TaggedTextFromRaw turns extra spaces into DC3 character

Developer · February 2, 2016

Hello fellow forum users!

I am having trouble with the TaggedTextFromRaw function turning extra spaces into the device control 3 character. The device control 3 character is also the HTML entity &-#19; (hyphen added, otherwise I cannot type the entity in the forum post even with the code or html tag).

The issue only happens when there are 2 or more adjacent spaces in a text string.

Is this a bug with the TaggedTextFromRaw function? Are any workarounds available to return spaces instead of the DC3 character entity?

Thank you in advance if anyone can help with this!

Screen shot and example code attached.

DC3.txt

Edited February 2, 2016 by Developer

Dan Korn · February 2, 2016

What actual problem is this causing you?

To FusionPro, and its tagged markup parser, the character 19 entity is not a "DC3" character, it's a special character that denotes a non-collapsing space. That's how the tagged markup parser knows that you really do want multiple spaces to be typeset; otherwise they would be collapsed to a single space as with other HTML-like parsers.

The bottom line is that the text should be typeset correctly in the output. Is the output correct? If so, why do you consider this to be a bug? If not, exactly how is it wrong?

Developer · February 2, 2016

Hi Dan, thank you for your reply! Please allow me to explain the situation I encountered. Basically, regular expressions do not recognize the character 19 entity as a space.

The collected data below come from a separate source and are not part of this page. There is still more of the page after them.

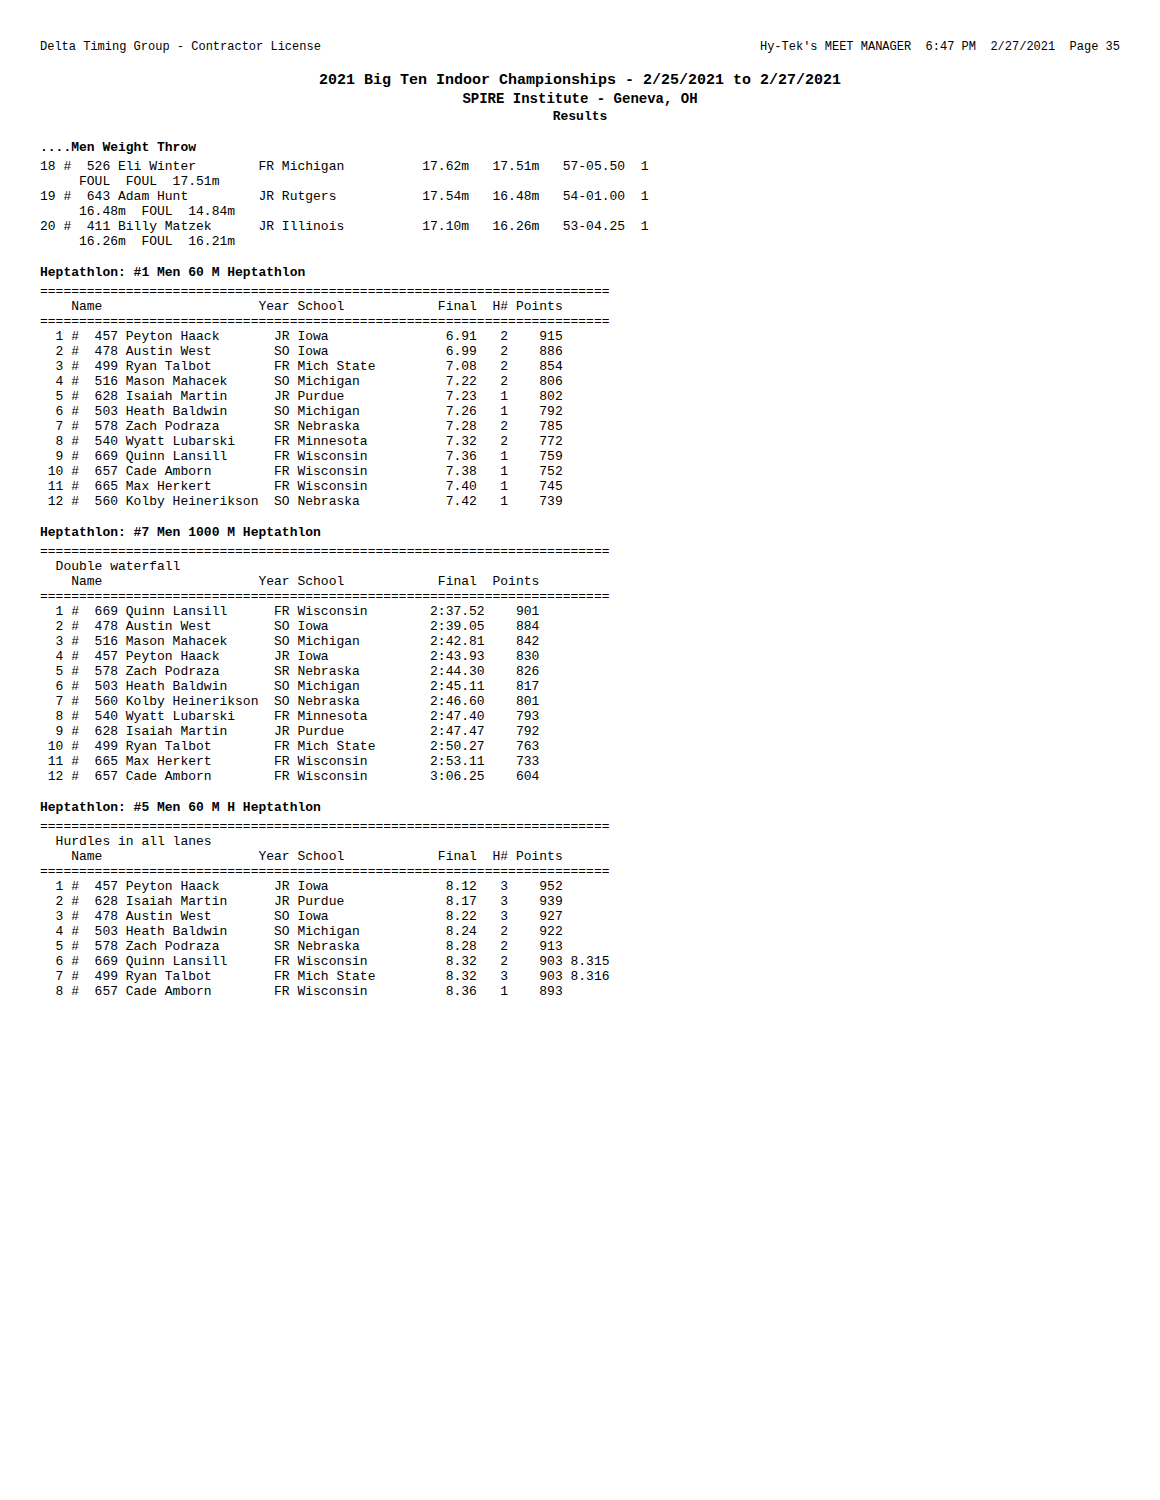Delta Timing Group - Contractor License Hy-Tek's MEET MANAGER 6:47 PM 2/27/2021 Page 35
2021 Big Ten Indoor Championships - 2/25/2021 to 2/27/2021
SPIRE Institute - Geneva, OH
Results
....Men Weight Throw
18 #  526 Eli Winter        FR Michigan          17.62m   17.51m   57-05.50  1
     FOUL  FOUL  17.51m
19 #  643 Adam Hunt         JR Rutgers           17.54m   16.48m   54-01.00  1
     16.48m  FOUL  14.84m
20 #  411 Billy Matzek      JR Illinois          17.10m   16.26m   53-04.25  1
     16.26m  FOUL  16.21m
Heptathlon: #1 Men 60 M Heptathlon
=========================================================================
    Name                    Year School            Final  H# Points
=========================================================================
  1 #  457 Peyton Haack       JR Iowa               6.91   2    915
  2 #  478 Austin West        SO Iowa               6.99   2    886
  3 #  499 Ryan Talbot        FR Mich State         7.08   2    854
  4 #  516 Mason Mahacek      SO Michigan           7.22   2    806
  5 #  628 Isaiah Martin      JR Purdue             7.23   1    802
  6 #  503 Heath Baldwin      SO Michigan           7.26   1    792
  7 #  578 Zach Podraza       SR Nebraska           7.28   2    785
  8 #  540 Wyatt Lubarski     FR Minnesota          7.32   2    772
  9 #  669 Quinn Lansill      FR Wisconsin          7.36   1    759
 10 #  657 Cade Amborn        FR Wisconsin          7.38   1    752
 11 #  665 Max Herkert        FR Wisconsin          7.40   1    745
 12 #  560 Kolby Heinerikson  SO Nebraska           7.42   1    739
Heptathlon: #7 Men 1000 M Heptathlon
=========================================================================
  Double waterfall
    Name                    Year School            Final  Points
=========================================================================
  1 #  669 Quinn Lansill      FR Wisconsin        2:37.52    901
  2 #  478 Austin West        SO Iowa             2:39.05    884
  3 #  516 Mason Mahacek      SO Michigan         2:42.81    842
  4 #  457 Peyton Haack       JR Iowa             2:43.93    830
  5 #  578 Zach Podraza       SR Nebraska         2:44.30    826
  6 #  503 Heath Baldwin      SO Michigan         2:45.11    817
  7 #  560 Kolby Heinerikson  SO Nebraska         2:46.60    801
  8 #  540 Wyatt Lubarski     FR Minnesota        2:47.40    793
  9 #  628 Isaiah Martin      JR Purdue           2:47.47    792
 10 #  499 Ryan Talbot        FR Mich State       2:50.27    763
 11 #  665 Max Herkert        FR Wisconsin        2:53.11    733
 12 #  657 Cade Amborn        FR Wisconsin        3:06.25    604
Heptathlon: #5 Men 60 M H Heptathlon
=========================================================================
  Hurdles in all lanes
    Name                    Year School            Final  H# Points
=========================================================================
  1 #  457 Peyton Haack       JR Iowa               8.12   3    952
  2 #  628 Isaiah Martin      JR Purdue             8.17   3    939
  3 #  478 Austin West        SO Iowa               8.22   3    927
  4 #  503 Heath Baldwin      SO Michigan           8.24   2    922
  5 #  578 Zach Podraza       SR Nebraska           8.28   2    913
  6 #  669 Quinn Lansill      FR Wisconsin          8.32   2    903 8.315
  7 #  499 Ryan Talbot        FR Mich State         8.32   3    903 8.316
  8 #  657 Cade Amborn        FR Wisconsin          8.36   1    893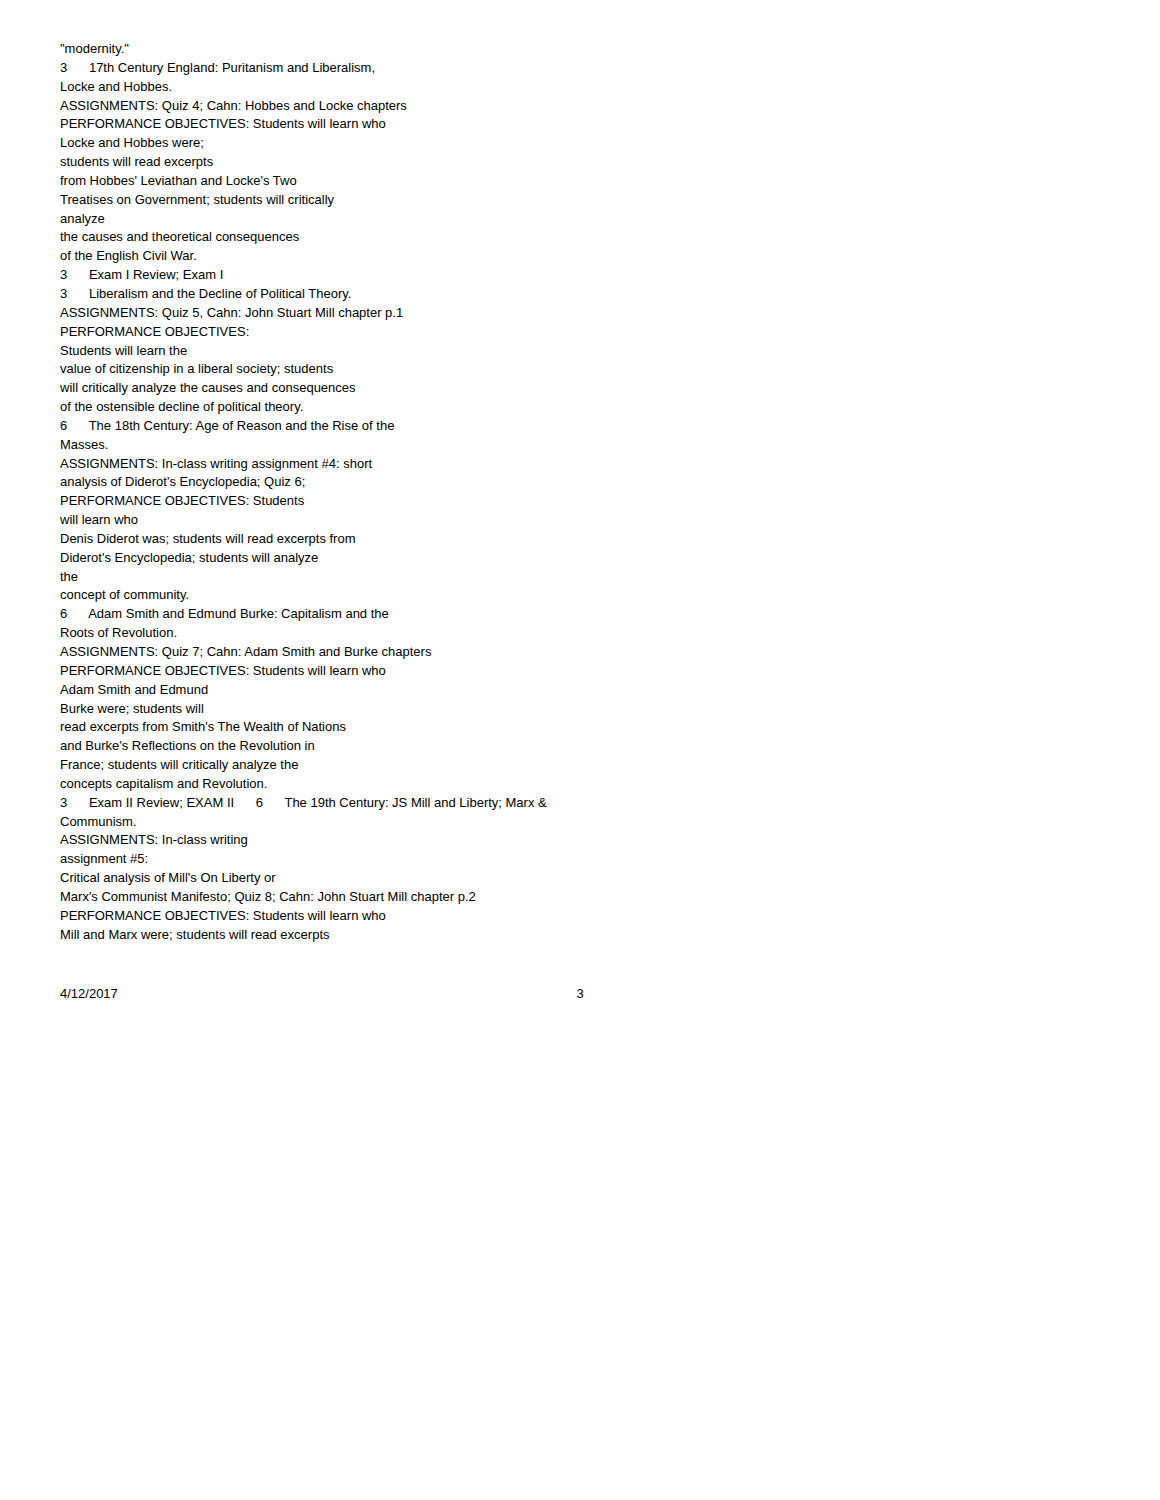"modernity."
3 17th Century England: Puritanism and Liberalism,
Locke and Hobbes.
ASSIGNMENTS: Quiz 4; Cahn: Hobbes and Locke chapters
PERFORMANCE OBJECTIVES: Students will learn who
Locke and Hobbes were;
students will read excerpts
from Hobbes' Leviathan and Locke's Two
Treatises on Government; students will critically
analyze
the causes and theoretical consequences
of the English Civil War.
3 Exam I Review; Exam I
3 Liberalism and the Decline of Political Theory.
ASSIGNMENTS: Quiz 5, Cahn: John Stuart Mill chapter p.1
PERFORMANCE OBJECTIVES:
Students will learn the
value of citizenship in a liberal society; students
will critically analyze the causes and consequences
of the ostensible decline of political theory.
6 The 18th Century: Age of Reason and the Rise of the
Masses.
ASSIGNMENTS: In-class writing assignment #4: short
analysis of Diderot's Encyclopedia; Quiz 6;
PERFORMANCE OBJECTIVES: Students
will learn who
Denis Diderot was; students will read excerpts from
Diderot's Encyclopedia; students will analyze
the
concept of community.
6 Adam Smith and Edmund Burke: Capitalism and the
Roots of Revolution.
ASSIGNMENTS: Quiz 7; Cahn: Adam Smith and Burke chapters
PERFORMANCE OBJECTIVES: Students will learn who
Adam Smith and Edmund
Burke were; students will
read excerpts from Smith's The Wealth of Nations
and Burke's Reflections on the Revolution in
France; students will critically analyze the
concepts capitalism and Revolution.
3 Exam II Review; EXAM II 6 The 19th Century: JS Mill and Liberty; Marx &
Communism.
ASSIGNMENTS: In-class writing
assignment #5:
Critical analysis of Mill's On Liberty or
Marx's Communist Manifesto; Quiz 8; Cahn: John Stuart Mill chapter p.2
PERFORMANCE OBJECTIVES: Students will learn who
Mill and Marx were; students will read excerpts
4/12/2017
3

My objective was to format the first line of an address block for a mailing. There were 3 fields separated by spaces on the first line: FirstName, MiddleInitial, and LastName. When MiddleInitial was blank, a regular expression would delete the extra space between FirstName and LastName. However, the regular expression did not recognize the character 19 entity as a space, and therefore did not remove the extra space.

My original code looked like this:

myNameA = TaggedTextFromRaw(Field("FirstName") + ' ' + Field("MiddleInitial") + ' ' + Field("LastName"));
myNameB = '<uppercase>' + myNameA.replace(/  /g, " ") + '</uppercase>';
return myNameB;

Thankfully, in the time since I posted, I found multiple workarounds to the problem. Here is my new code:

myNameArray = [Field("FirstName"),Field("MiddleInitial"),Field("LastName")];
myNameSpaced = myNameArray.filter(Boolean).join(" ");
myName = '<uppercase>' + TaggedTextFromRaw(myNameSpaced) + '</uppercase>';
return myName;

Another workaround is to use an if-then statement to check if MiddleInitial is blank, and then use 1 or 2 spaces accordingly. A third workaround is to change the order of operations by taking 3 separate TaggedTextFromRaw functions and joining them with spaces, then running the result through the regular expression.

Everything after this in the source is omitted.